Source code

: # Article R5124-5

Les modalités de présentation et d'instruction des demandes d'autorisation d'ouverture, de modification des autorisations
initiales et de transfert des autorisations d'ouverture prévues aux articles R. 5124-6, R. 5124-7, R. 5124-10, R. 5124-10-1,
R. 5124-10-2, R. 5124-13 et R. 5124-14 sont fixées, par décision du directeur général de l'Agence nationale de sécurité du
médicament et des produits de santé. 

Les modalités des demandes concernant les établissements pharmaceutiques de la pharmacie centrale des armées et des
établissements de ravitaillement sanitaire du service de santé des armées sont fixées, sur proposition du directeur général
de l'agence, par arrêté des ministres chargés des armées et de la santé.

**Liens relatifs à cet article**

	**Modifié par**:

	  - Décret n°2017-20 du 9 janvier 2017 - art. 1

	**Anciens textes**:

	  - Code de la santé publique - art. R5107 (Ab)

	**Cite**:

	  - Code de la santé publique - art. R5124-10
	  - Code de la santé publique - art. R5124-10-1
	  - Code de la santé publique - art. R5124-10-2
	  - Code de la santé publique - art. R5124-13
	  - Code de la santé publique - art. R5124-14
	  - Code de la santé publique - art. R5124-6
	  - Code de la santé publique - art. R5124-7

--

WORK ITEM: Count the lines of the records that contain the string "modalités", with case counting, and reply with that number alone.

RESULT OF THIS EXERCISE: 2